The county has achieved an 84.9% vaccination rate for all residents, and 68.8% of eligible residents have received boosters, according to the county's COVID-19 online dashboard.
"We saw more cases — many more cases — during the omicron surge than at any previous surge, and this was the case even in our very highly vaccinated population. This was in large part due to the incredible transmissibility of omicron," she said.
She noted that the county saw a rise in the number of deaths from the omicron variant outbreak. At the peak in late January, 46 residents died in a week compared to 26 during the delta surge, according to county dashboard data. Although on an individual basis the cases were milder, the sheer numbers of cases on a community level caused by omicron were such that even a small proportion of serious illnesses resulted in a higher number of deaths, she said.
"We must continue to think about our community and not just individuals. On a community level, omicron was much, much worse than delta," she said.

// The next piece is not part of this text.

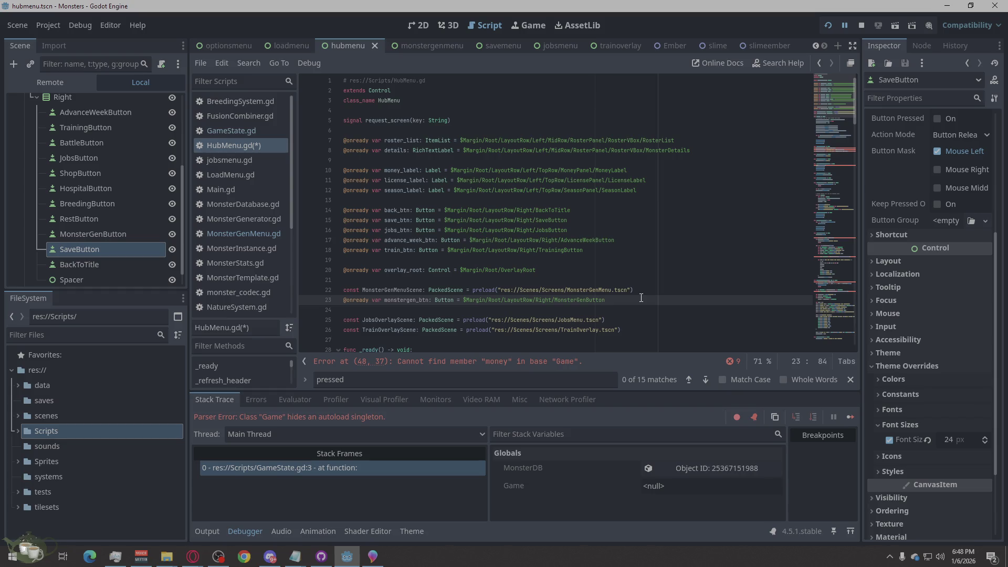
Locate the _ready function using the in-script search for '_ready'.
scroll(641, 298, "down", 3)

Cody said the county is preparing for future surges. Officials are strengthening the public health system through continuing disease surveillance, engaging with the community and working with health care providers and the public to prepare for other emerging variants. The county is also focusing on health equity and outreach to underserved communities, which have been hit hardest by the virus.
How Santa Clara County will track the virus and understand new surges and variants also is changing. The Centers for Disease Control and Prevention has shifted its focus on the outcome of the virus, such as hospitalization rates — a "community level" model — rather than the amount of transmission, she said. The data from this model lags, however, and makes identifying warning signs of surges slower, she said.

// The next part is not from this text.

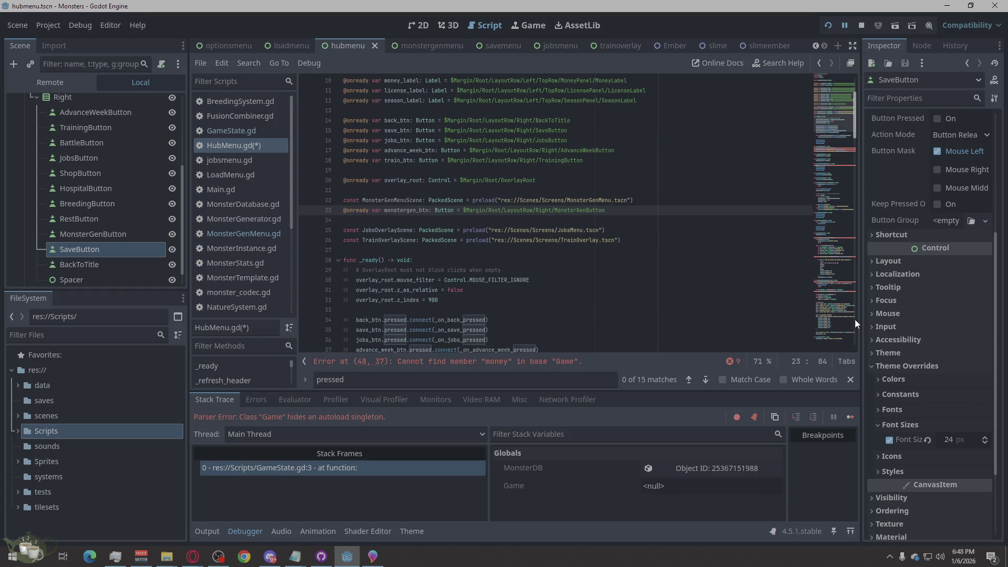
left_click(624, 269)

As more people have shifted to home testing, the county needs to rely on other systems to understand transmissibility, she said. County health officials continue to surveil DNA from the virus and its variants found in wastewater. The wastewater surveillance program, which began in fall 2020, has been a reliable source of information about where outbreaks are occurring and how the spread is trending, she said.

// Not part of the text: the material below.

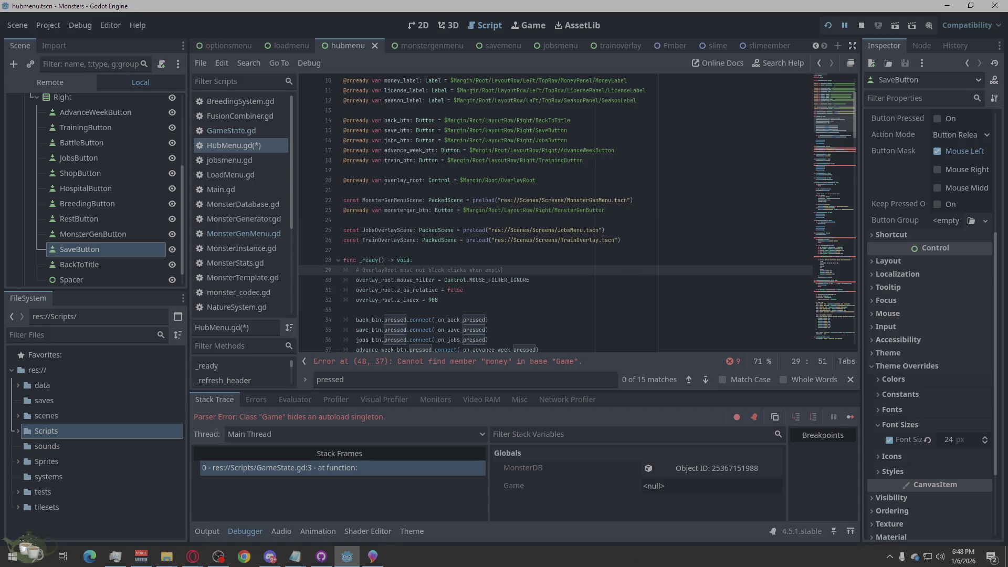
left_click(193, 556)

The county also is ending its at-home and financial assistance program referrals, no longer taking in new clients. It expects to process all pending requests by April 30 and release 80% of staff to their regular jobs by May 1. They'll reduce the current two leased hotels used for isolation cases to one by March 15 and begin to prioritize placements to unhoused people coming from congregate-care settings and hospitalizations. A program will be put in place to transition people to other supportive services.
Supervisor Mike Wasserman asked staff to develop a "playbook" for handling COVID-19 based on lessons learned during the past two years of the pandemic that relate to infrastructure, testing and vaccinations.
"Another virus may come to town and be the next COVID," he said.
County administrators plan to bring a summary before the board at a future date.